Angesichts des zeitlichen Drucks, unter dem die Eurozone stehe, sei es „akzeptabel“, einen völkerrechtlichen Vertrag der 17 Euroländer auszuarbeiten, der richtigerweise allen anderen EU-Staaten offenstehe, also „17+“. „Ich hätte gleichwohl einen zügig und gründlich arbeitenden Konvent und eine begrenzte, zielgerichtete Änderung des Vertrags von Lissabon für den besseren Weg gehalten und tue das nach wie vor“, so Wieland. Kritisch äußerte sich der Vize-Präsident des Europäischen Parlaments zu den Diskussionen um Großbritanniens Verbleib in der Europäischen Union: „Wenn wir wissen, dass die Regierung von Premierminister Cameron in einer ganz schwierigen Lage ist, dann müssen wir sie nicht zusätzlich unter Druck setzen. Anheizende Kommentierungen von außen stärken die falschen Akteure auf der Insel. Die Briten wissen selbst, dass wir sie brauchen – aber nicht um jeden Preis.“

„Natürlich ist es bedauerlich, dass der britische Premierminister von dem starken euroskeptischen Flügel seiner Tory-Partei, also von innenpolitischen Erwägungen, getrieben wird“, erklärte Wieland. Er frage sich jedoch, welche europäische Regierung in der Krise nicht auch aus innenpolitischen Motiven handelt. „Wenn nun 26 EU-Staaten voranschreiten und Großbritannien zunächst sozusagen ein Opt-out für sich beansprucht, dann ist das keine gänzlich unbekannte Lage“, sagte Wieland.
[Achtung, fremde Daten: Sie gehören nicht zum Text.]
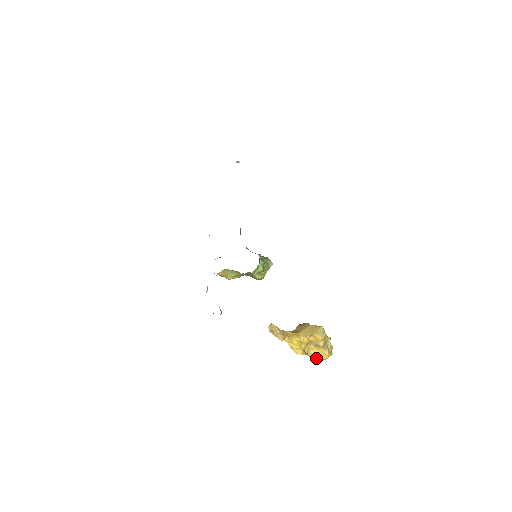
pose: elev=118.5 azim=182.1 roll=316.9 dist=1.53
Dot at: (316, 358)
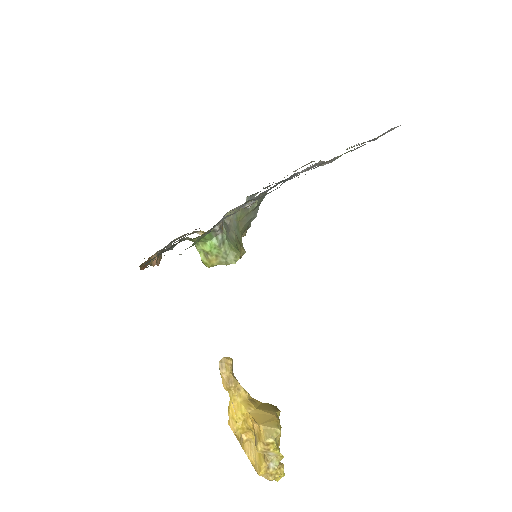
Dot at: (249, 458)
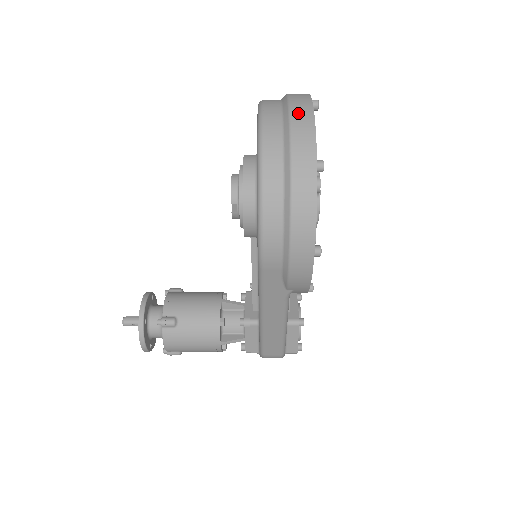
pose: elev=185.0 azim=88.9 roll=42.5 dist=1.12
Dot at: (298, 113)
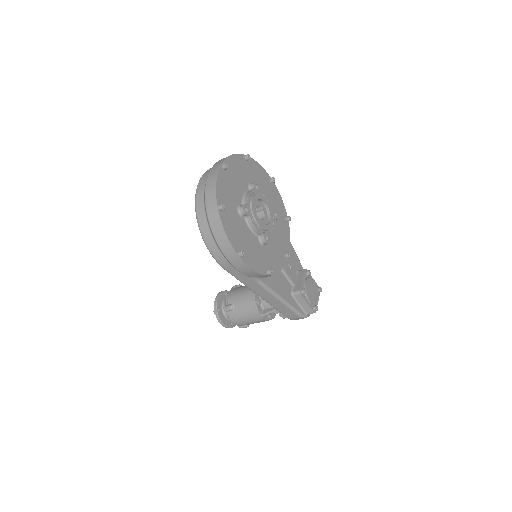
Dot at: (210, 178)
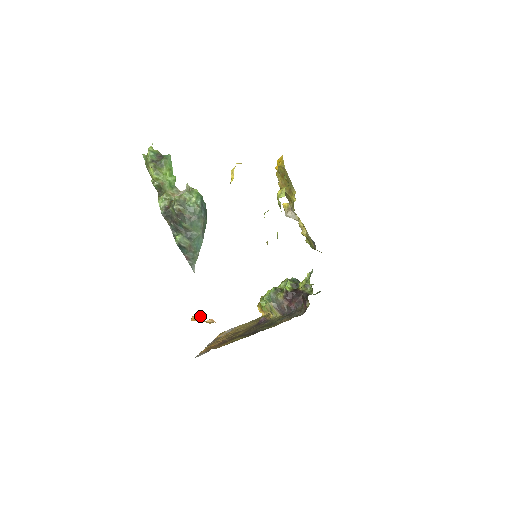
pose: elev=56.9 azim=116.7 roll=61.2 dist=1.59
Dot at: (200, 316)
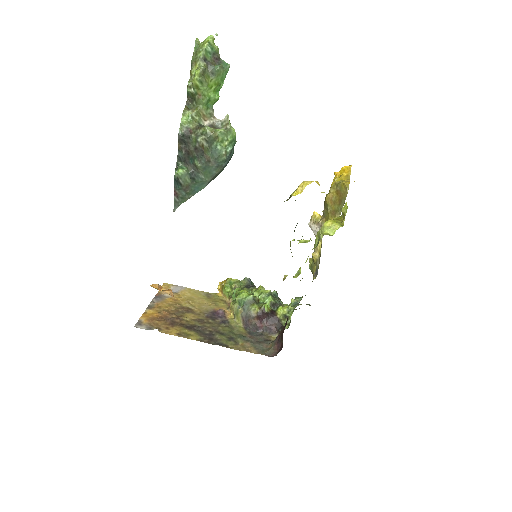
Dot at: (162, 287)
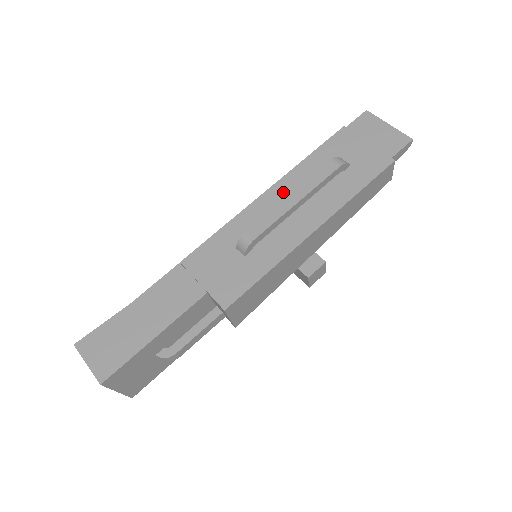
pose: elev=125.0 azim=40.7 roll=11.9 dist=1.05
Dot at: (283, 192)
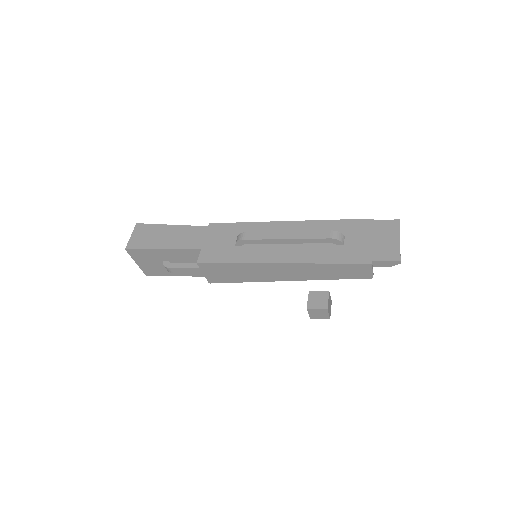
Dot at: (293, 229)
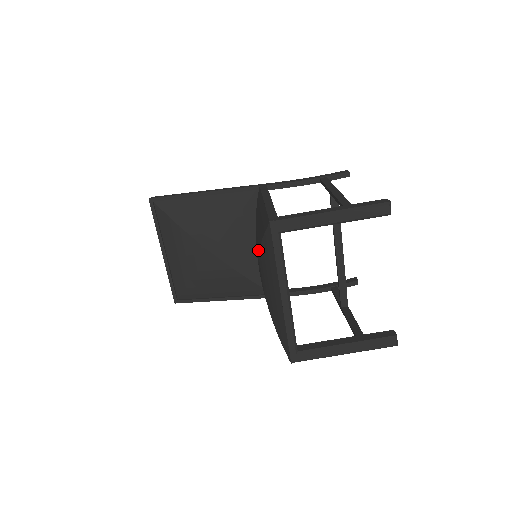
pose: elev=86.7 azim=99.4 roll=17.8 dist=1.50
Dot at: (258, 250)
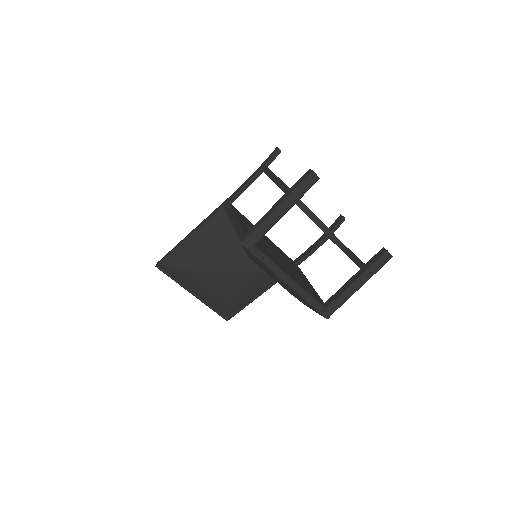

Er halte es für unverantwortlich, wenn nun darüber spekuliert werde, London könne sich für einen Austritt aus der Europäischen Union entscheiden. Eine europäische Außen- und Sicherheitspolitik, die die europäischen Bürger sich mit großer Mehrheit wünschten, sei ohne die Briten kaum vorstellbar. Großbritannien sei zudem für das Verhältnis der Europäer zu den USA von grundlegender Bedeutung. „Unterschiedliche Geschwindigkeiten sind aber nichts Neues in der Union. Wir dürfen jedoch nicht zulassen, dass die Krise uns spaltet. Großbritannien kann aber nicht erwarten, dass 26 Länder, die sich einig sind, nicht voransegeln. Sie wissen aber auch, dass wir nicht davonsegeln. Die Tür wird für Großbritannien offen bleiben.“

Wieland hatte Anfang Dezember einen permanent tagenden Konvent gefordert, der nach seinem Dafürhalten innerhalb weniger Wochen eine Vertragsänderung hätte vorbereiten können. „Meines Erachtens müssen das Europäische Parlament und die nationalen Parlamente beteiligt sein“, sagte Wieland. Die in Aussicht gestellte Anhörung des Europäischen Parlaments reiche ihm nicht aus. Ein Konvent hätte ein klares Mandat erhalten können für streng auf das Ziel einer stabileren Währungsunion begrenzte Vertragsänderungen. „Wir wären ein Stück weit zur Gemeinschaftsmethode zurückgekehrt. Das hätte meines Erachtens heilsam gewirkt“, so Wieland. Der EU-Abgeordnete betrachtet die in der Euro-Schuldenkrise immer stärker zur Anwendung kommende intergouvernementale Methode skeptisch. „Das kann nur solange funktionieren, wie alle Ratsmitglieder formal gleichberechtigt über eine Stimme verfügen. Die überschuldeten Staaten, die Hilfen in Anspruch nehmen müssen, haben aber effektiv keine Vetomacht mehr. Das bringt über das aktuelle Problem mit den außerhalb der Währungsunion stehenden Briten hinaus unerwünschten Sand in das Getriebe einer Gemeinschaft, von der sich die Unionsbürger Handlungsfähigkeit erwarten“, zeigt sich der EUD-Präsident überzeugt.